ORIGINALLY WRITTEN JERRY ENGLER
The Chingawassa Days committee Monday withdrew its request to the Marion City Commission to have a beer garden during a performance by the rock band, Three Dog Night, in the city park during Chingawassa Days this summer.
The Chingawassa committee, in a written release, said the beer garden had become controversial, and that the committee wanted to be a positive force moving ahead, and not contribute to hard feelings.
The committee called upon those involved in the discussion to buy more buttons to attend Chingawassa Days because the event lost money last year, and the beer garden was a proven type of money maker to attempt to use to keep the event going.
The commission voted 2-0 to refer an appeal by Doris Buckner to be allowed to operate a beauty shop from her new home under construction in Victoria Heights back to the Marion Planning Commission for a recommendation.
Mayor Max Hayen and Commissioner Larry Reiswig were present and Commissioner Jim Crofoot was absent.
The planning commission turned down an application by Buckner for a conditional-use permit for the salon Feb. 19 because she and her husband, Virgil, are building the home in a “low-density residential development,” where zoning
doesn’t allow home-occupation businesses.
Linda Buckner, Buckner’s daughter-in-law, told commissioners the shop has been operated at Marion County Lake for 13 years with no parking on streets, no complaints and minimal traffic.
She said maintenance of a shop location is necessary under state rules to allow Doris Buckner to serve clients at rest homes and September Apartments. She said the shop was so well run the state has been willing to waive a requirement that 51 percent of the business be done in the shop to allow Doris Buckner to do extensive service for the elderly.
The shop would operate on Fridays and a half-day Saturdays with a total of four to five customers, she said.
Although the commissioners were inclined to be sympathetic to the Buckners’ appeal, Reiswig said he was uncomfortable with merely overriding the planning commission’s decision since it had been appointed by the city commission to make such decisions.
Susan Cooper, development director, said the zoning had been done to give preference to businesses locating in the downtown area. She said beauty shops already in homes had been “grandfathered” under zoning, and that their operation won’t be continued when current owners cease operation.
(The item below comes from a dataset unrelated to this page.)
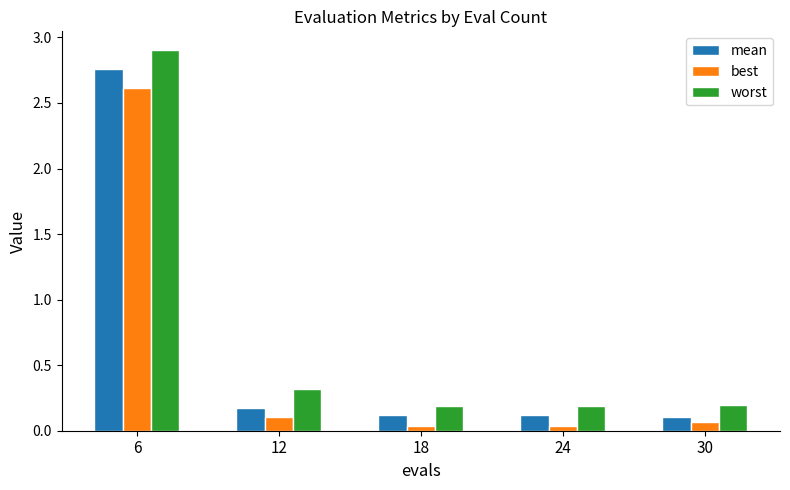

Which category has the highest value in the best series?

6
It was discussed that if a conditional-use permit was allowed for the Buckners, it would also be temporary with only Doris Buckner’s term of operation.
Meanwhile, the commissioners voted 2-0 to budget $650 for advertising and brochures for public education on a sales tax proposal to fund industrial park development that will be on the April ballot.
City Administrator Dennis Nichols told commissioners a timetable has been outlined for completing a city library in a remodeled and renovated Marion Railroad Depot. Notice to construction bidders should go out in June with a contract awarded at the end of July, he said.
Nichols said the project should be completed a year from April.
City Attorney Dan Baldwin said he is applying on behalf of the city to the Kansas Corporation Commission for a certificate of convenience to extend city electrical line operation to the Batt Industrial Park, which has been in Rural Electric Cooperative territory.
Baldwin said rural electric lines in the area are only feeder lines to the north. The city is not asking those lines to be moved, and the city’s move into the area probably will be seen as routine.
Toward the end of the meeting, Baldwin met in executive session with the commissioners to discuss lawsuits the city is involved in.
Several department heads reported delays in city activities due to the prolonged stormy, cold weather. Cooper said construction of Seacat Hardware at the industrial park is a month behind schedule.
Marty Fredrickson, street superintendent, said crews are waiting for warmer and dryer weather to repair streets and alleys “torn up” by the weather.
Harvey Sanders, utilities superintendent, said electrical crews will need drier ground to get to at least “a couple of poles that need replacing.”
Gary Klose reported for the Marion Police Department that grant money has been received for the purchase of new radar units.